文学の学びは「答えのない問い」と向きあう力を鍛えてくれる
近現代の日本語による文学や文化現象の研究を専門としています。中でも近年は、戦争中の文学作品や従軍体験記、ルポルタージュなどに注目し研究を行っています。関心を持ったきっかけは、日中戦争・アジア太平洋戦争と約8年の長期にわたった戦時下で、「人々はその間ずっと戦争をどう捉えていたのだろう」と疑問を持ったことでした。当時の人々がどのような戦争や戦場のイメージと接していたのか、また、軍や政府がメディアや表現をどのように規制したのかを追いかけています。研究を通して見えてくるのは、厳しい検閲や言論統制がある中でも、現代に訴えかけてくるメッセージを持った表現が書かれてきたという事実です。私はそこに人間の表現のしたたかさとしなやかさを感じ、希望が湧いてくる思いがします。歴史に名を残すのは政治や経済の分野で偉業をなした人物が中心ですが、文学や映画にはその時代を生きた市井の具体的な個人も描かれています。他国との関係も含め、現在私たちが生きるこの社会は、過去からの積み重ねの上に成り立っています。文学・文化を通じて人々の生きた歴史をふり返ることは、未来の私たちや社会のあり方を考える糧にもなるはずです。

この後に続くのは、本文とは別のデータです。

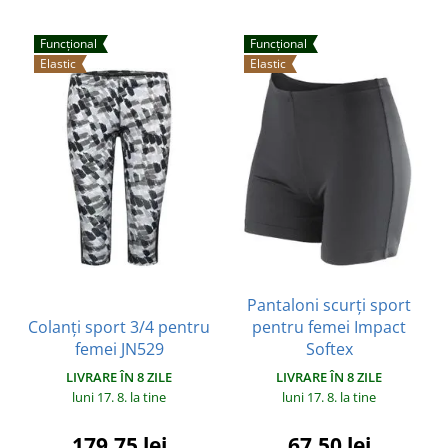
Funcțional
Funcțional
Elastic
Elastic
Pantaloni scurți sport
Colanți sport 3/4 pentru
pentru femei Impact
femei JN529
Softex
LIVRARE ÎN 8 ZILE
LIVRARE ÎN 8 ZILE
luni 17. 8.
la tine
luni 17. 8.
la tine
179,75 lei
67,50 lei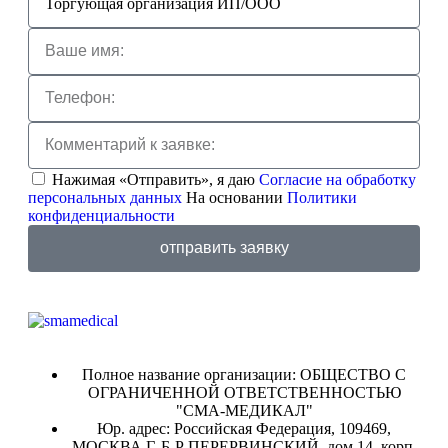
Нажимая «Отправить», я даю
Согласие на обработку
персональных данных
На основании
Политики
конфиденциальности
отправить заявку
Полное название организации: ОБЩЕСТВО С
ОГРАНИЧЕННОЙ ОТВЕТСТВЕННОСТЬЮ
"СМА-МЕДИКАЛ"
Юр. адрес: Российская Федерация, 109469,
МОСКВА Г, Б-Р ПЕРЕРВИНСКИЙ, дом 14, корп.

文学や文化は人の数だけ異なる読み方があり、学ぶ中で見えてくる「答え」も決して一つにはなりません。それこそが文学や文化の豊かさであり、多様なバックグラウンドを持った他者と議論しながら作品への理解を深めていく面白さを体感できるでしょう。学生と教員との距離も近く、互いに教え合い学び合う風土が根付いていることも、早稲田の教育学部ならではの学修環境の魅力だと思います。